Design: If the player lands on a recycling station space, he/she draws a recycling process card of their choice.
There are 4 series of recycling processes, and they are colour-coded according to the waste category. Theses processes have 3-5 steps depending on complexity. The number and colour gradient corresponds to each step of recycling process of a specific type of waste. Players need to collect a complete set of processing cards to be able to convert his/her waste cards to new product cards. The longer the recycling process, the higher the points on the corresponding new product cards. A player with a complete process set may continue to convert new waste cards of that type into new products.
By collecting process cards, players can know each step of the recycling process. They also get to know how many steps are required for different categories of wastes.
- What are the benefits of recycling?
Design: Wastes + Processing = New products. New product cards are coloured accordingly, and value of each type of waste is indicated at the right bottom corner. Once the game ends, all players tally their points. The new product cards have different values depending on the complexity of the recycling process.
By visualising the new products made by recyclables, players can realise what the wastes can be turned into and how the new products can be used again. By virtually involving into the whole recycling process, players can know the value of recycling better.
- How to reflect the choice that we need to make everyday: personal convenience or communal good?
Design: If the player lands on a convenience space, he/she has three options: 1) The player can give 2 pieces of waste to another player, and return 1 process card. 2) The player can throw away 2 pieces of waste, and return 2 process cards. 3) The player can hold on to all of their waste cards, and collect 2 process cards.
At a convenience place, players get the chance to get rid of some of the waste cards (non-recycled card will detract 3 points at the end).
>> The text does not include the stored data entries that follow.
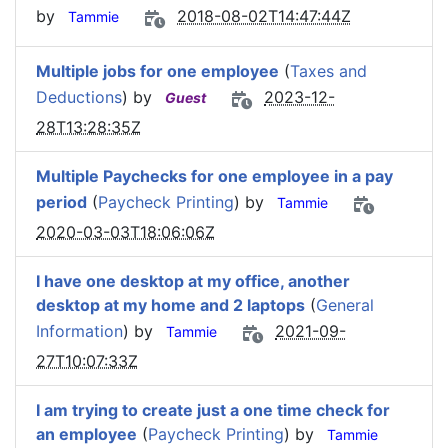
by
2018-08-02T14:47:44Z
Tammie
Multiple jobs for one employee
(
Taxes and
Deductions
) by
2023-12-
Guest
28T13:28:35Z
Multiple Paychecks for one employee in a pay
period
(
Paycheck Printing
) by
Tammie
2020-03-03T18:06:06Z
I have one desktop at my office, another
desktop at my home and 2 laptops
(
General
Information
) by
2021-09-
Tammie
27T10:07:33Z
I am trying to create just a one time check for
an employee
(
Paycheck Printing
) by
Tammie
However, by returning process cards as a compensate, he/she will lose the chance to turn the waste into value new products (+points at the end). Tradeoffs need to be made by taking a certain action.
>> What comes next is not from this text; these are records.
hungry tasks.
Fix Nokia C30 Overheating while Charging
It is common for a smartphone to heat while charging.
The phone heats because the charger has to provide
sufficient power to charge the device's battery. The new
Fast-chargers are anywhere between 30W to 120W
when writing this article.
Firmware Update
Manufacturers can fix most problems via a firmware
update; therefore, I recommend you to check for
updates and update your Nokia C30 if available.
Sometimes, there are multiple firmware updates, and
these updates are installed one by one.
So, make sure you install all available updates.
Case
- But Is recycle the best solution?
Design: If the player lands on a re-use space, he/she has the opportunity to think of a possible new use for any of his/her pieces of waste. If the player can convince all of the other players of this new use, he/she can exchange the waste card for a re-use card. At the end of the game, re-use cards are worth 5 points.
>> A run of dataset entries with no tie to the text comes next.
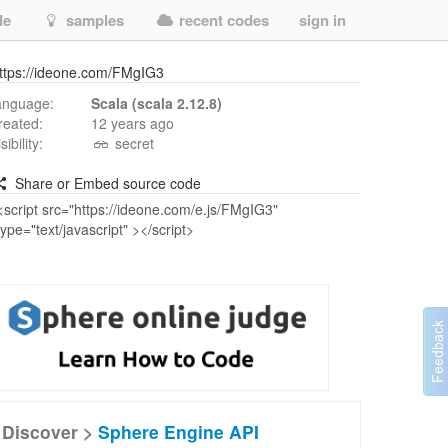
de
samples
recent codes
sign in
ttps://ideone.com/FMgIG3
anguage:
Scala (scala 2.12.8)
reated:
12 years ago
isibility:
secret
Share or Embed source code
Discover >
Sphere Engine API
Remember that recycling is the LAST of the 3R’s (Reduce, Reuse, lastly, Recycle.) While an item can be recycled, don’t fall into the trap of thinking that extra consumption is no longer a bad thing. Reduction of consumption is where we can make the most difference, as recycling does require substantial energy.
We invited guests to play the game with us and get feedbacks through observation and surveying.
Reflection based on user tests
Future development: This game was designed for a highly specific user (a RISD student), but the template could easily be translated for other site-specific locations and refined for audiences of different ages. In the future, the templates can be further developed and digitalised online so users can customise their own board game based on the local state rule of recycling.
Thoughts: During the research, we learnt a lot about recycling and realised how we don't recycle properly in our daily life. We want the players to learn more about recycling while playing the game so we embedded knowledge/facts in this game. At the same time, we also made players to make moral decisions during the game by adding more complicated layers into the game. Designing a game is not like as easy as what we thought as there are a lot to consider in order to have a system which includes all our design concerns. We also need to keep a certain level of complexity to not confuse our users.